São Bernardo foi uma leitura forte. Paulo Honório é um homem direto, de moral ambígua, em meio ao mundo do interior de Alagoas. Hoje, ele seria classificado como um “empreendedor”. Na pena crítica de Graciliano, o protagonista vai revelando todas as ambiguidades do mundo rural, do autoritarismo e até do machismo que exerce contra sua esposa. Imagino o impacto dessas páginas em 1934... Se a morte de Baleia tinha marcado minha leitura no passado, agora a negociação do preço da fazenda São Bernardo figura com um estudo de valor e de estratégia. Genial!
Em 1936, Graciliano Ramos publica Angústia. A obra é entregue no mesmo momento em que o autor fora preso no contexto da repressão getulista, após a chamada Intentona Comunista. Todo o texto é um fluxo de consciência de Luís da Silva:
“Julgo que ainda não me restabeleci completamente. Das visões que me perseguiam naquelas noites compridas umas sombras permanecem, sombras que se misturam à realidade e me produzem calafrios. Há́ criaturas que não suporto. Os vagabundos, por exemplo. Parece-me que eles cresceram muito e, aproximando-se de mim, não vão gemer peditórios: vão gritar, exigir, tomar-me qualquer coisa. Certos lugares que me davam prazer tornaram-se odiosos. Passo diante de uma livraria, olho com desgosto as vitrinas, tenho a impressão de que se acham ali pessoas, exibindo títulos e preços nos rostos, vendendo-se. É uma espécie de prostituição. Um sujeito chega, atento, encolhendo os ombros ou estirando o beiço, naqueles desconhecidos que se amontoam por detrás do vidro. Outro larga uma opinião à̀ toa. Basbaques escutam, saem. E os autores, resignados, mostram as letras e os algarismos, oferecendo-se como as mulheres da Rua da Lama”.

**O QUE PRODUZIR**: Extraia do texto sobre os romances de Graciliano Ramos o trecho que vai de "São Bernardo foi" até "de estratégia. Genial!". A listagem não tem relação com o texto.

**Dados coletados**:
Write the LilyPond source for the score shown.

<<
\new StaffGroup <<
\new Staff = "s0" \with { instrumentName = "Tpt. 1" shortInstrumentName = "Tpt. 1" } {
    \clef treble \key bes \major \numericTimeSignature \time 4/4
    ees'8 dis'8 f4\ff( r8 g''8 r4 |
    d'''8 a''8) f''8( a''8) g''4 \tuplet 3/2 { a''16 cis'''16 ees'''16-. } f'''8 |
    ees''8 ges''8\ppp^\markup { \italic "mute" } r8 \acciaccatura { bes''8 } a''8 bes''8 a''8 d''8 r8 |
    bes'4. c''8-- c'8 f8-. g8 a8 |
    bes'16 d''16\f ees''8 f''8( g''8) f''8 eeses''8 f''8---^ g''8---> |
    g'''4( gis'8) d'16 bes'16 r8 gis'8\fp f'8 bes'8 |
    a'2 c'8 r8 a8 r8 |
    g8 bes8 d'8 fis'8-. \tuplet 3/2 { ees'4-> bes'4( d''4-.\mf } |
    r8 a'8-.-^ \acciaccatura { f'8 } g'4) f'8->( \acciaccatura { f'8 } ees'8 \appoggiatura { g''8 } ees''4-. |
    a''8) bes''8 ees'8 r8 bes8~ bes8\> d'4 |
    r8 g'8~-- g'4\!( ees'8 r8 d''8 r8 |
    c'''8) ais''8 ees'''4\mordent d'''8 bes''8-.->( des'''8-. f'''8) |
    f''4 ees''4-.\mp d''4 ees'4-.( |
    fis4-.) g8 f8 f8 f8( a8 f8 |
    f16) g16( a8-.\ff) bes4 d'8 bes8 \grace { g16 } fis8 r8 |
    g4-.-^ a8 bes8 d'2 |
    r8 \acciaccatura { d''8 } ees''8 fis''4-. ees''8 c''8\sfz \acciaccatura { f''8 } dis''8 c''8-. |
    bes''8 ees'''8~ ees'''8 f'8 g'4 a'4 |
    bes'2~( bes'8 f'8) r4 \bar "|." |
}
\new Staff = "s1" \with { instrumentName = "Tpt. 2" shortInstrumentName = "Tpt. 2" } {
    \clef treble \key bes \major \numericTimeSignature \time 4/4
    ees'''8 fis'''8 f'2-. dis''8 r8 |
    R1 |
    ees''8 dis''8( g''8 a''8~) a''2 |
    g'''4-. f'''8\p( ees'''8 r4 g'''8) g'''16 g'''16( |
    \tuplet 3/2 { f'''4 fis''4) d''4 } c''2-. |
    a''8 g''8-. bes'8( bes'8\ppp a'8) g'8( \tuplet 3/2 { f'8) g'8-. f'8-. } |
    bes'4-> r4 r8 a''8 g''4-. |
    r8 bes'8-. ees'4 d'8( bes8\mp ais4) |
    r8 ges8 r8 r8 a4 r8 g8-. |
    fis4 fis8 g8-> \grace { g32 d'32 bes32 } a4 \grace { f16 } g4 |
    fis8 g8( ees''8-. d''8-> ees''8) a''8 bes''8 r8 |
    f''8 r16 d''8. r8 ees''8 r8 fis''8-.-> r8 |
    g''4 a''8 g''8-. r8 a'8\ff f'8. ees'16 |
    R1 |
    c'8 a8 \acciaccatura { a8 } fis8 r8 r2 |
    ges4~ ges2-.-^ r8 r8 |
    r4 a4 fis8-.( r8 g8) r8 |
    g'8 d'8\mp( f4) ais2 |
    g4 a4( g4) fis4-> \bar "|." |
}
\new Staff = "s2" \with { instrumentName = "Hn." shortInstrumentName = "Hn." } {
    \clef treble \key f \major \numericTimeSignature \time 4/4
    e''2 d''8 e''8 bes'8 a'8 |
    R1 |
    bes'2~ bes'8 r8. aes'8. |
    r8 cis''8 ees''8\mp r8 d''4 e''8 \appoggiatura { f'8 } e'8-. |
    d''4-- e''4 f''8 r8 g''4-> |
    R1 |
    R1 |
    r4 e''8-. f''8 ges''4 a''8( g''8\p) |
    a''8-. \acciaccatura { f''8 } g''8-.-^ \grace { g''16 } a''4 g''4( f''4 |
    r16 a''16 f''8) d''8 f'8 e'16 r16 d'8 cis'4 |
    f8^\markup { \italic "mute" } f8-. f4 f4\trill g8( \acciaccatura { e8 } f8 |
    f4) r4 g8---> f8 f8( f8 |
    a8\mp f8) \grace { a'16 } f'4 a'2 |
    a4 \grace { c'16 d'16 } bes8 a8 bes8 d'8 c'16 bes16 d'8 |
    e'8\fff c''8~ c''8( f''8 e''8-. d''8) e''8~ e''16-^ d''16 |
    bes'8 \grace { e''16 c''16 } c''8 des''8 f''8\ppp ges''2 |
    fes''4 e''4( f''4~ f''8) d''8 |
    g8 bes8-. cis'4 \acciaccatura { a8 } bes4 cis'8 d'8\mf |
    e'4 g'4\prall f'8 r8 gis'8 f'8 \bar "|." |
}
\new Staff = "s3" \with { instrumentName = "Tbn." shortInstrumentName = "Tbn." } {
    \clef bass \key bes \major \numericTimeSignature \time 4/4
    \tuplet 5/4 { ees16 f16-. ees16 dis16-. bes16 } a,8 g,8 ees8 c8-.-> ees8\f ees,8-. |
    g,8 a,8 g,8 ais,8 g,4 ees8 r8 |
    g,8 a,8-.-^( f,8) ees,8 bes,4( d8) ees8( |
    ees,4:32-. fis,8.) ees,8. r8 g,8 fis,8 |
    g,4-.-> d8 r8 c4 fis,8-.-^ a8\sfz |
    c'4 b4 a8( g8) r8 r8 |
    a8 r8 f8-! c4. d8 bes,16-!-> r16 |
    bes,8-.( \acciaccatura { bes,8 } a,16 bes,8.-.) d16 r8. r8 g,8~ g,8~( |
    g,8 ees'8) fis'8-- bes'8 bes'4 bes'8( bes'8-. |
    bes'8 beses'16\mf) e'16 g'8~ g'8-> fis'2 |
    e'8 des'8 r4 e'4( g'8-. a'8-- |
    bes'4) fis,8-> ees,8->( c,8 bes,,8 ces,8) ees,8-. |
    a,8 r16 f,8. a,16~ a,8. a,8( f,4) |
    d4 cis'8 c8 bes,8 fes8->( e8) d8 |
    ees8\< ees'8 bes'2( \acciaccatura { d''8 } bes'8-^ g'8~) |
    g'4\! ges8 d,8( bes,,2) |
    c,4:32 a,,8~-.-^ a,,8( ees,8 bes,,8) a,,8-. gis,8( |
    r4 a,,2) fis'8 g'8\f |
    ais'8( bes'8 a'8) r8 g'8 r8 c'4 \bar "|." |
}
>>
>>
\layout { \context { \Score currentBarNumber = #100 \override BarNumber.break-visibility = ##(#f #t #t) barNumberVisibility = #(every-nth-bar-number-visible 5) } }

**SOLUÇÃO DO EXERCÍCIO**:
São Bernardo foi uma leitura forte. Paulo Honório é um homem direto, de moral ambígua, em meio ao mundo do interior de Alagoas. Hoje, ele seria classificado como um “empreendedor”. Na pena crítica de Graciliano, o protagonista vai revelando todas as ambiguidades do mundo rural, do autoritarismo e até do machismo que exerce contra sua esposa. Imagino o impacto dessas páginas em 1934... Se a morte de Baleia tinha marcado minha leitura no passado, agora a negociação do preço da fazenda São Bernardo figura com um estudo de valor e de estratégia. Genial!